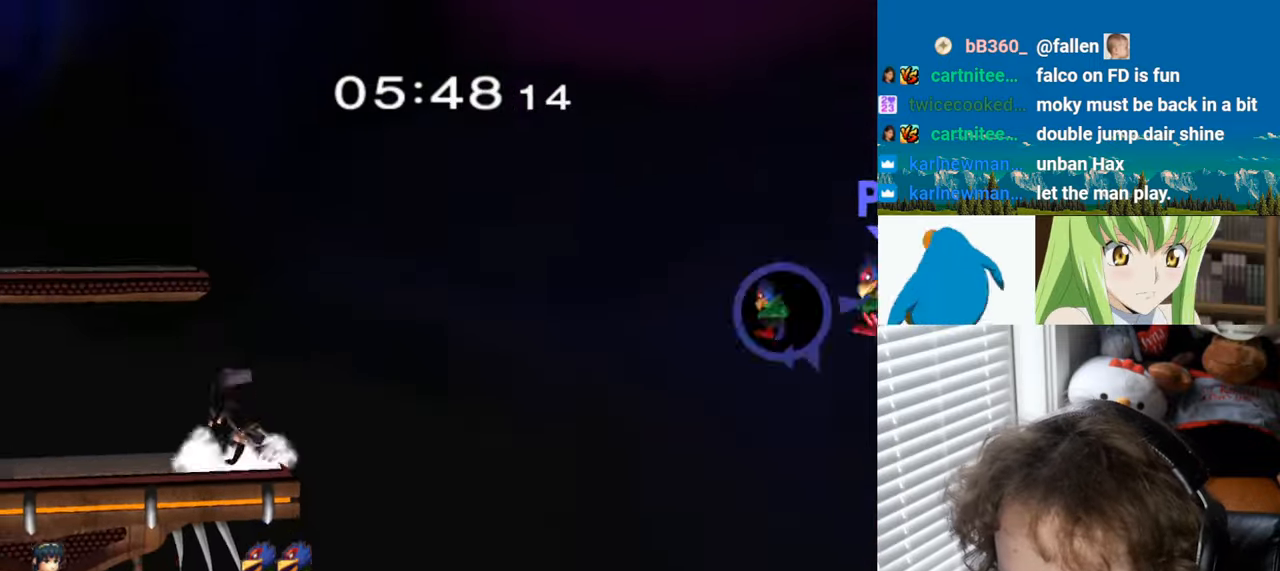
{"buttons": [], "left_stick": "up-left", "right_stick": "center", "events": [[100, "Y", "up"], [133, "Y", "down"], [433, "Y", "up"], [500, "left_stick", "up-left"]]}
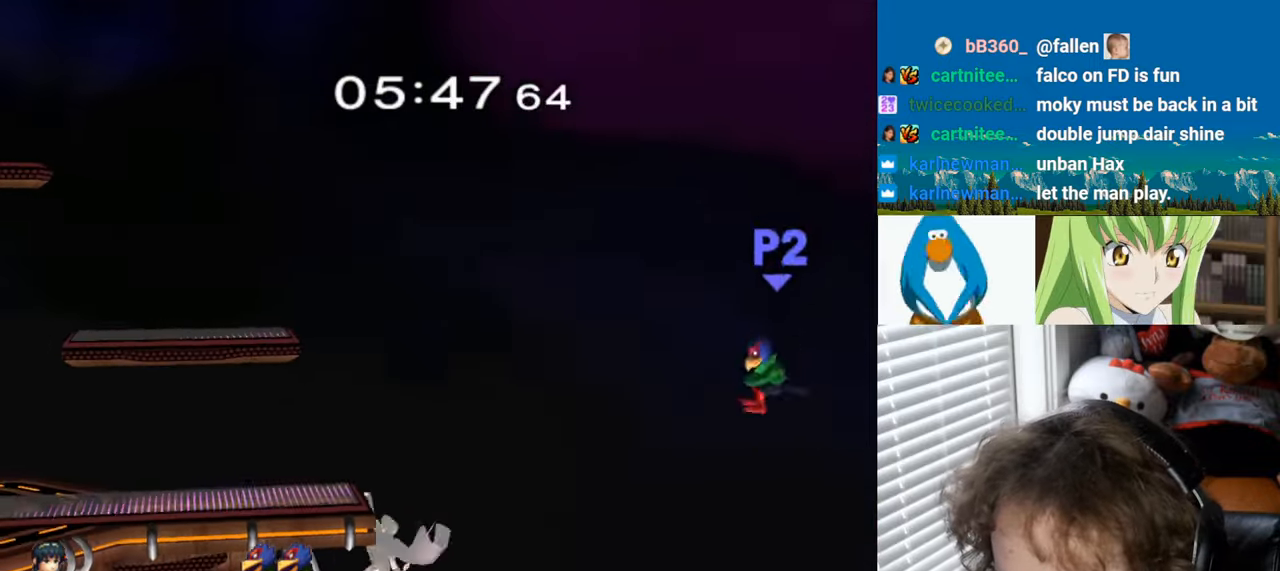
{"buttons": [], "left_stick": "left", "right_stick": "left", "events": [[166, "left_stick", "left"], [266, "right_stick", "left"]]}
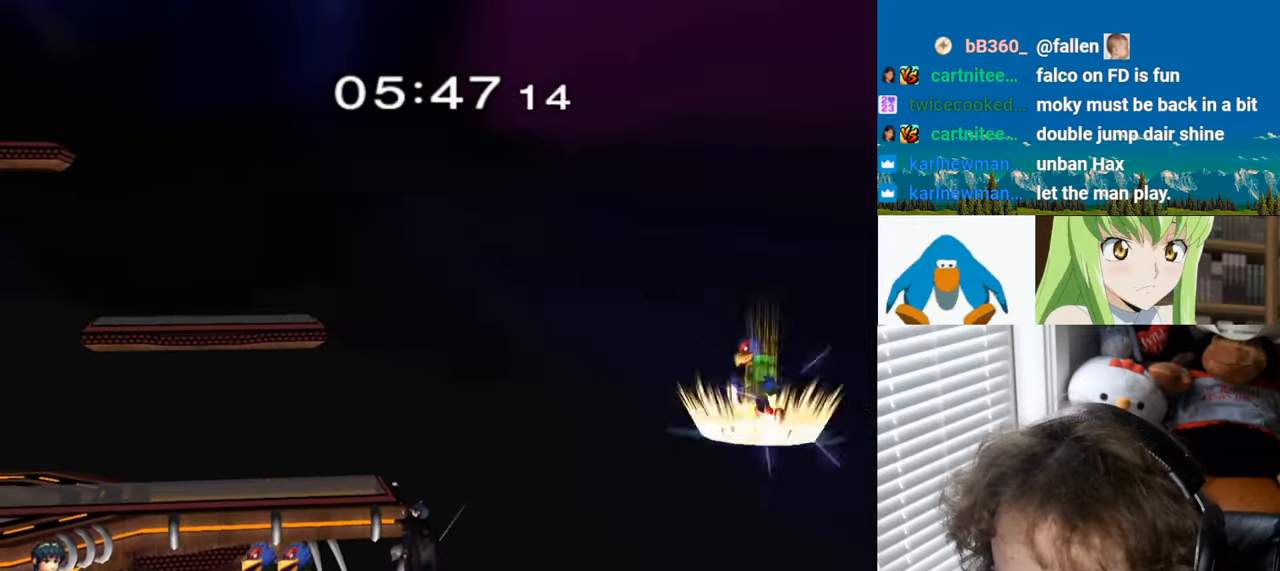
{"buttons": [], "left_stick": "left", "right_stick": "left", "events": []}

____________________

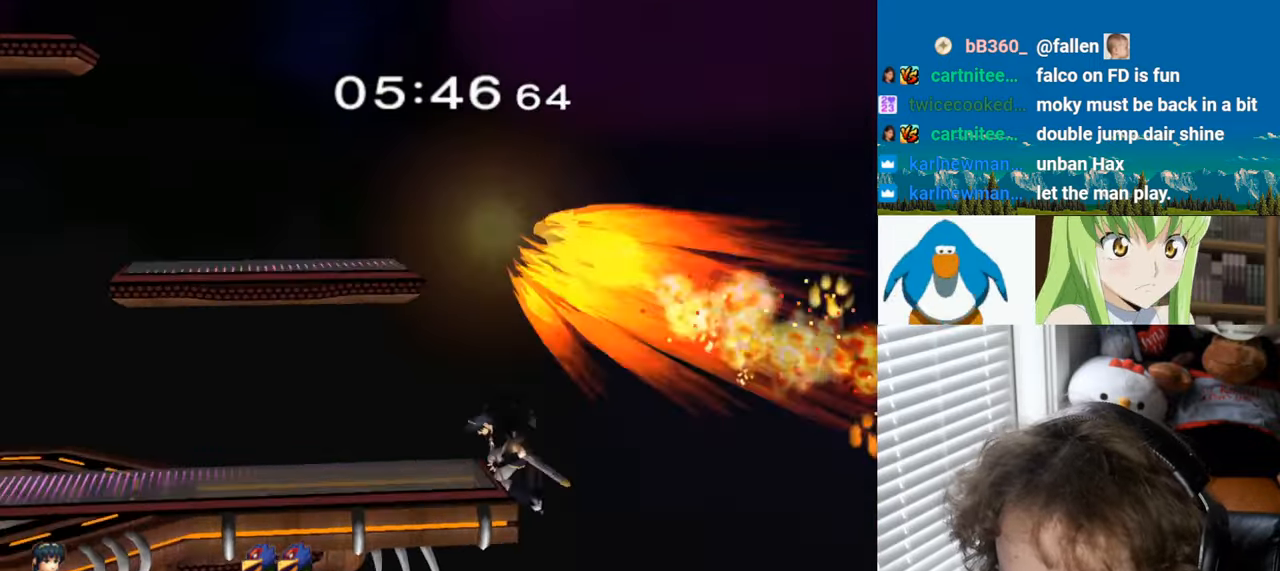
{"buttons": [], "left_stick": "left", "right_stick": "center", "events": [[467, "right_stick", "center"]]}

____________________

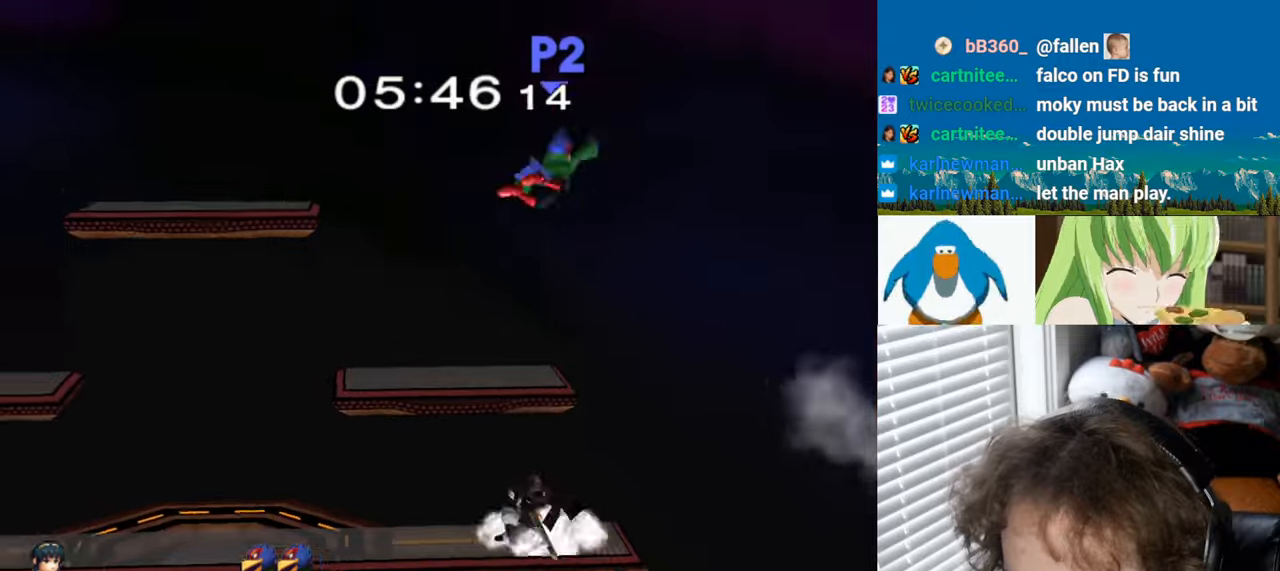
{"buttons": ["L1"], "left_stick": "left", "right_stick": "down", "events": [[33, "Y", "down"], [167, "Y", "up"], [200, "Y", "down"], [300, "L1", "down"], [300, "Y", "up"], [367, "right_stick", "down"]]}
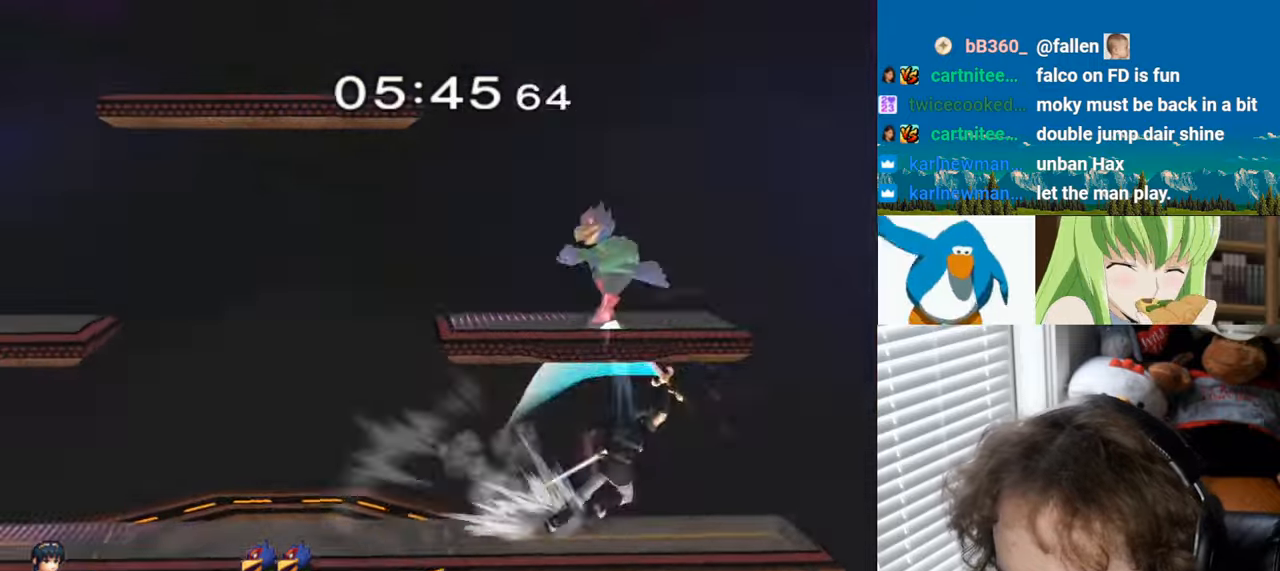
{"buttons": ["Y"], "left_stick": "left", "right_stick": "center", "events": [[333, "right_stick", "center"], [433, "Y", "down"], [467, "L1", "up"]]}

____________________

▶ [Problem statement]
A complete answer gives every line of the data that includes "down".

▶ [Solution to the problem]
{"buttons": [], "left_stick": "up-left", "right_stick": "center", "events": [[100, "Y", "up"], [133, "Y", "down"], [433, "Y", "up"], [500, "left_stick", "up-left"]]}
{"buttons": ["L1"], "left_stick": "left", "right_stick": "down", "events": [[33, "Y", "down"], [167, "Y", "up"], [200, "Y", "down"], [300, "L1", "down"], [300, "Y", "up"], [367, "right_stick", "down"]]}
{"buttons": ["Y"], "left_stick": "left", "right_stick": "center", "events": [[333, "right_stick", "center"], [433, "Y", "down"], [467, "L1", "up"]]}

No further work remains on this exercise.